As the leader of that agency’s search-and-rescue canine program, Boyer is happy to report that the roster of certified dogs swelled by 49 in 2009, a 35 percent increase over the previous year. But some of those dogs had been in training for two years before the recession started. Other dogs had already been in some sort of service, often for local agencies, but not at the state level.
For those who decide to volunteer themselves and their best friends, they quickly find out how much time and money are required.
Dr. Michael Weiss, a neonatologist and researcher at the University of Florida, wanted to take up search and rescue and spent $2,000 on Thor, his imported Dutch shepherd. European-bred dogs have an excellent reputation when it comes to search and rescue, in part because of their drive. Weiss refers to Thor as his Ferrari.
Having the finest set of paws money can buy has led to memorable moments. Weiss, who’s now also working with a team of dogs on scent detection of melanoma, remembers a “call-out” a few years ago when a 67-year-old man left a wedding reception and disappeared for 18 hours. It was nearly 100 degrees, the “worst scent conditions available.” Several other dogs had passed an empty building without picking up the scent, but Thor clamped on to it and tracked the man down, saving his life. “You train your whole career for and hope for that kind of find,” says Weiss.
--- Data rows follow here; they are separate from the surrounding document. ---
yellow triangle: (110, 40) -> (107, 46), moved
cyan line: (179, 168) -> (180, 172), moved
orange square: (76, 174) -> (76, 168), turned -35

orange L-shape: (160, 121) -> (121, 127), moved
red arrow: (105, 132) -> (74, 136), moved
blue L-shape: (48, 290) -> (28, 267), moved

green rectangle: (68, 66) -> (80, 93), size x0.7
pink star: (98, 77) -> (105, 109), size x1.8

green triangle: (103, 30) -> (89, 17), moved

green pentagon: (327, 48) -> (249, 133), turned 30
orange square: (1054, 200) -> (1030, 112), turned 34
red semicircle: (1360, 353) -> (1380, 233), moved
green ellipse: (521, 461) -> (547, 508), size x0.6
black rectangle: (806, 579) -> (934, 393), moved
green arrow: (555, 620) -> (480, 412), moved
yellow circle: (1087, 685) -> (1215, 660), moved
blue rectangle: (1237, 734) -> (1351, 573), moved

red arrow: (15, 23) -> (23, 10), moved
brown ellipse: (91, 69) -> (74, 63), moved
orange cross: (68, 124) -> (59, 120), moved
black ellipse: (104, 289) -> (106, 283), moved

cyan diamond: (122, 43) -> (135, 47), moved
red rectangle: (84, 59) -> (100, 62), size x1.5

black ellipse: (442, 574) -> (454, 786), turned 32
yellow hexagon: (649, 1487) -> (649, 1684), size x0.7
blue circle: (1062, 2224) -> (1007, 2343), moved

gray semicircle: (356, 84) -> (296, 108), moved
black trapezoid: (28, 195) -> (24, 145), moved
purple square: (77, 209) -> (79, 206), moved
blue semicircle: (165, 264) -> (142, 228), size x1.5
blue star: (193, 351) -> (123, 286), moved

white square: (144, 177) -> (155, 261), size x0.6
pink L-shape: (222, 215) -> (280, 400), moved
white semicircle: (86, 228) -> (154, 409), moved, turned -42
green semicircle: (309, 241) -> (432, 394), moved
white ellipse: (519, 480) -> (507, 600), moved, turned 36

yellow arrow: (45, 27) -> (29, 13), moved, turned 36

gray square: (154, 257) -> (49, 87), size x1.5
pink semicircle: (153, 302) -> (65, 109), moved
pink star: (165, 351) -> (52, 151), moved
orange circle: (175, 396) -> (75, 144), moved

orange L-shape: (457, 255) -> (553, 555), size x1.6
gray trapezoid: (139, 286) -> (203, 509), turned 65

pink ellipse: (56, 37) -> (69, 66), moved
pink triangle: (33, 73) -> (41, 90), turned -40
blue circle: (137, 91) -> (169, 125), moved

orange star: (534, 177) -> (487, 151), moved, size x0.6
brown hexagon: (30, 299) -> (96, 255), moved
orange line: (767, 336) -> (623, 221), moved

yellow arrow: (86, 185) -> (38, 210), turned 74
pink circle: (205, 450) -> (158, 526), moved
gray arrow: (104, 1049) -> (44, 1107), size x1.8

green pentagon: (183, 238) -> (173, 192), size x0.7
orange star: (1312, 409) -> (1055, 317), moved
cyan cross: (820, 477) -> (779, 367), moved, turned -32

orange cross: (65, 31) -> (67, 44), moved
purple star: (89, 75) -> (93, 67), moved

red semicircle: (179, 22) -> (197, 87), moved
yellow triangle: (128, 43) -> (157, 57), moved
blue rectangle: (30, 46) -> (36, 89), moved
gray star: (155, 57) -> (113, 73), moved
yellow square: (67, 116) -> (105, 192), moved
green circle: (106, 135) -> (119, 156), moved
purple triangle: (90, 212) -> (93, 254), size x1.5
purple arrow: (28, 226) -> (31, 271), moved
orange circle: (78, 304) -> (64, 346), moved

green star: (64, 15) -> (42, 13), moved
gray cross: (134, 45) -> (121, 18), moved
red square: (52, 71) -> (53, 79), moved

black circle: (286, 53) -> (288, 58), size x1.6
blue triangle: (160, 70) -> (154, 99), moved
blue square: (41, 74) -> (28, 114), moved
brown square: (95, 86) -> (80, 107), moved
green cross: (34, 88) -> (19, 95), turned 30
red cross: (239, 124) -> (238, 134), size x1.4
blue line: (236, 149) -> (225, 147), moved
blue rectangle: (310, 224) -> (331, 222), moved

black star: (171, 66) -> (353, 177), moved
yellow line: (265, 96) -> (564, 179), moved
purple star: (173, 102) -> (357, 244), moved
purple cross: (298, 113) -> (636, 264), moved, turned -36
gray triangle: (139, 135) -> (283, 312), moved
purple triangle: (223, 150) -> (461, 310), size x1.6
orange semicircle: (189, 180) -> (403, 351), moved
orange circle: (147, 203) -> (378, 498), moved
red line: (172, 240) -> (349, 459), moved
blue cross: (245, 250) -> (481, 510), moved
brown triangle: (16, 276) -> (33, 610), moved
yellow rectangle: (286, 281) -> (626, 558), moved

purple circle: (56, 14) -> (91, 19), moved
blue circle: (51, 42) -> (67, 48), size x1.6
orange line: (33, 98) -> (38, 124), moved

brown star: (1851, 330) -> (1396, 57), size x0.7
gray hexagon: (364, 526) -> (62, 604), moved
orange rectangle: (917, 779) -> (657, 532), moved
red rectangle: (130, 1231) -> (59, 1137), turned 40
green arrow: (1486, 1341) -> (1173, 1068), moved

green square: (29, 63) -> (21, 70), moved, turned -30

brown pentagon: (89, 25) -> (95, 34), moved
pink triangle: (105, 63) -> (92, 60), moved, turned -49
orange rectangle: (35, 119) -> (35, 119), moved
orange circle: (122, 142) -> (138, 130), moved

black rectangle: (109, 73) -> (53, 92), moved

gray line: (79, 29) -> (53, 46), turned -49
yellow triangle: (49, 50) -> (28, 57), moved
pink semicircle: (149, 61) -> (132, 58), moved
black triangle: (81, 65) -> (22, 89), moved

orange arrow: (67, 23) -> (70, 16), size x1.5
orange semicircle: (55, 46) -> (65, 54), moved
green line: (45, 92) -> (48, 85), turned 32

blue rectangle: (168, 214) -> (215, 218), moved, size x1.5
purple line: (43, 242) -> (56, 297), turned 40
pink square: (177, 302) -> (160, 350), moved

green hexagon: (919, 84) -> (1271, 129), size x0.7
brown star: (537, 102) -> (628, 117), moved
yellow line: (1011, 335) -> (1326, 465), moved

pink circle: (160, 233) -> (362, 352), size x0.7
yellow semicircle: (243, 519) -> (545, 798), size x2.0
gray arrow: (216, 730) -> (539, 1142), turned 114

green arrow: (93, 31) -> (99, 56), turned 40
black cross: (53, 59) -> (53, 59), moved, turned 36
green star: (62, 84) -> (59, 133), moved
Some handlers never get that kind of moment, however, and drop out after growing impatient.
The biggest thing that disappoints people is that they don’t get the level of commitment, says Florida handler Kathy Johnston, the deputy director of Search and Rescue of Central Florida. “You train and train. It may be months before you get a call-out,” and you might never make that fantasized find.
Mary Jane Boyd, the training coordinator for K-9 Search and Rescue of Texas, in Houston, reeled off a list of the skills and certifications that handlers must satisfy: crime-scene awareness, canine first aid, radio communications, swift-water awareness, plus a handful of incident-training certifications established by FEMA. She says the handler’s training is far more extensive than the dog’s.

Teresa MacPherson, canine search specialist, and her dog Banks rest behind the American embassy in Haiti after a day of search and rescue among the destruction on Jan. 21, 2010. (Photo courtesy of Ron Sanders)
Once the training is complete, it can be difficult to establish the flexibility in one’s career to meet all the demands search and rescue requires. Teresa MacPherson, of Catlett, Va., spent 16 days away from work when the U.S. Agency for International Development sent her FEMA task force to Haiti. MacPherson’s team is one of the few certified for international deployment. “I’ve never seen anything like it before, and I’m sure I won’t again,” she says about Haiti, pointing out that she worked the Oklahoma City bombing and Hurricane Katrina.
FEMA pays for all transportation to the disaster site. It also pays an hourly wage; the suggested national rate is $28.73 per hour. MacPherson says she feels lucky that she works for her family’s business, a real estate title company. She can get away to answer a major assignment. “Search and rescue isn’t scheduled. Jobs are pretty precious right now,” says MacPherson.
Howard Paul, spokesman for the National Association for Search and Rescue, says he thinks there’s another dynamic at play. “We’re seeing generational changes in search and rescue,” he says. “The mind-set of the culture in the generation coming along isn’t as quick to volunteer.”
Paul called search and rescue a “mutual aid” discipline. “When an agency is conducting an operation, they call out for additional resources,” he says, and those resources come, from far away if need be. But Howard points out that time is crucial in search and rescue. If there aren’t enough teams near an emergency and dogs and handlers from further abroad have to respond, that creates a bigger search area and reduces the chance of success. Time becomes an enemy.
Like all search-and-rescue volunteers, Boyd hopes that the future will bring increased interest and more commitment: “Most people don’t think about us until they need us.”